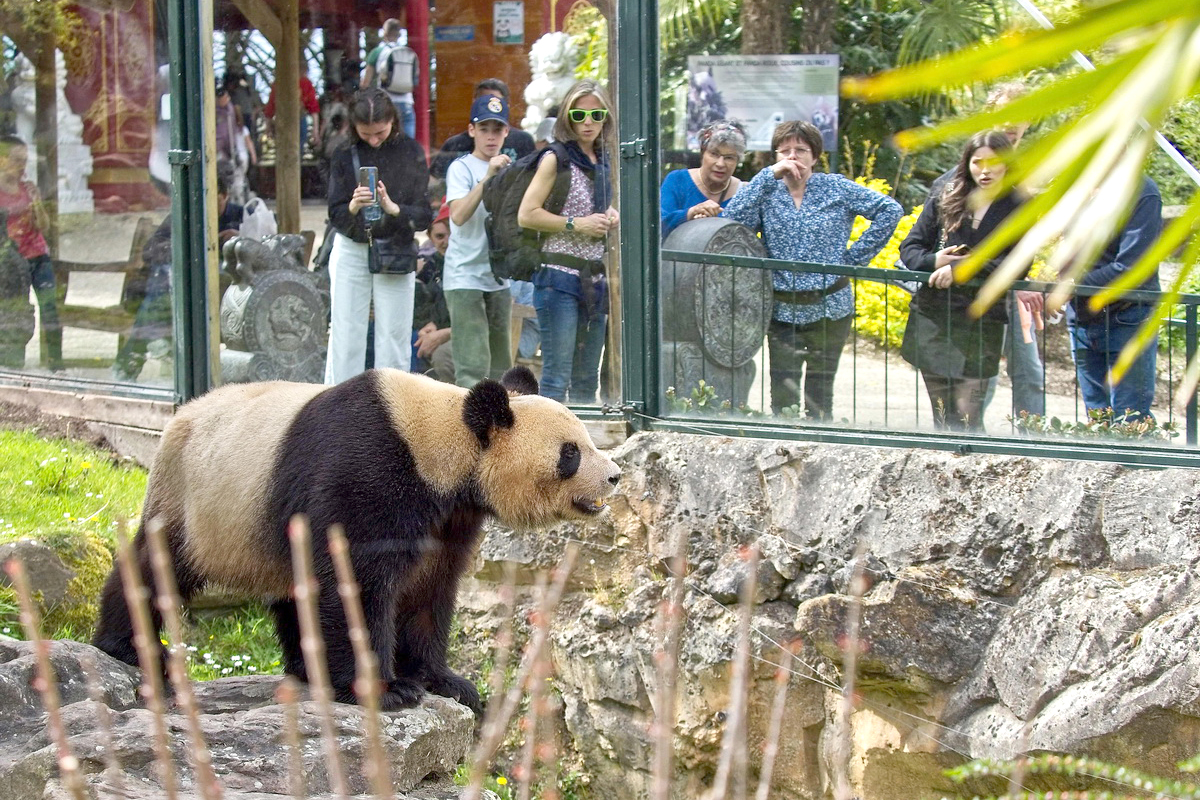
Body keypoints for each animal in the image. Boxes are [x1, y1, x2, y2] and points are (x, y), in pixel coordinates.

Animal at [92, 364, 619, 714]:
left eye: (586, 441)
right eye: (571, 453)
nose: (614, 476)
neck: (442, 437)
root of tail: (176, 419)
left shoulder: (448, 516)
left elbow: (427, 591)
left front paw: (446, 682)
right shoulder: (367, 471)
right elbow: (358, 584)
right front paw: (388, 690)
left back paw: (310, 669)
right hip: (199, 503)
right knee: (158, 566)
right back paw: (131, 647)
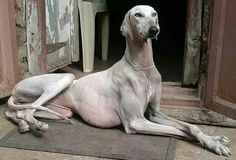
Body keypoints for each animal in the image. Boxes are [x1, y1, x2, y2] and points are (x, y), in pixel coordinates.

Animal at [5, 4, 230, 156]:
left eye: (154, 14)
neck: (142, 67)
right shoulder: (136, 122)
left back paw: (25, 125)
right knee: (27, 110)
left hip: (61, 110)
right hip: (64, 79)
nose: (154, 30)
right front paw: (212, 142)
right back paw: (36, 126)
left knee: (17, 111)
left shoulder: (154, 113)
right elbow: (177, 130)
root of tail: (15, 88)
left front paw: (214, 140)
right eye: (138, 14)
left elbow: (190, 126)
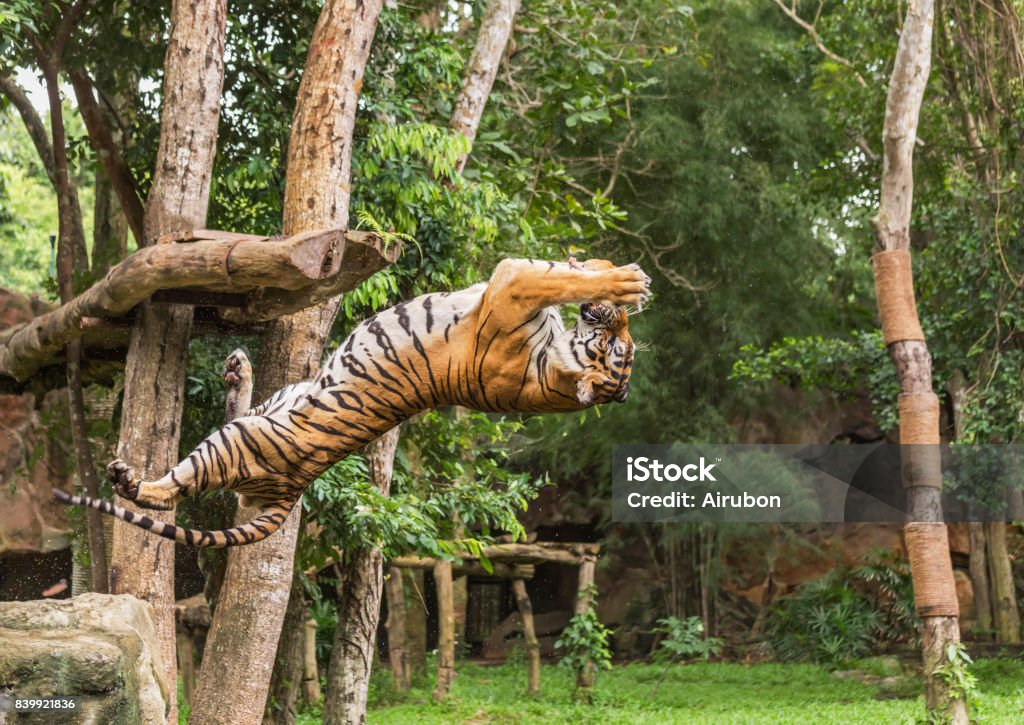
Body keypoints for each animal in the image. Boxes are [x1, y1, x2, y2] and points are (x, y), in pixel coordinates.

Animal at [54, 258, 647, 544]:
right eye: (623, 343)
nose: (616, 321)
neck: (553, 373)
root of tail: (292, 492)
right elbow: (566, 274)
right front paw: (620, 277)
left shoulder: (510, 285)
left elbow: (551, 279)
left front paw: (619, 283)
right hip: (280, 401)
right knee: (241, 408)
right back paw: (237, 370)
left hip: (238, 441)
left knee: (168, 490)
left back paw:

++++++++++

EXERCISE REQUIREMENTS:
Everything from the line with "right elbow: (566, 274)" to the last line of the entries is to be written out exactly; omit all earlier lines.

SOLUTION FOR THIS EXERCISE:
right elbow: (566, 274)
right front paw: (620, 277)
left shoulder: (510, 285)
left elbow: (551, 279)
left front paw: (619, 283)
right hip: (280, 401)
right knee: (241, 408)
right back paw: (237, 370)
left hip: (238, 441)
left knee: (168, 490)
left back paw:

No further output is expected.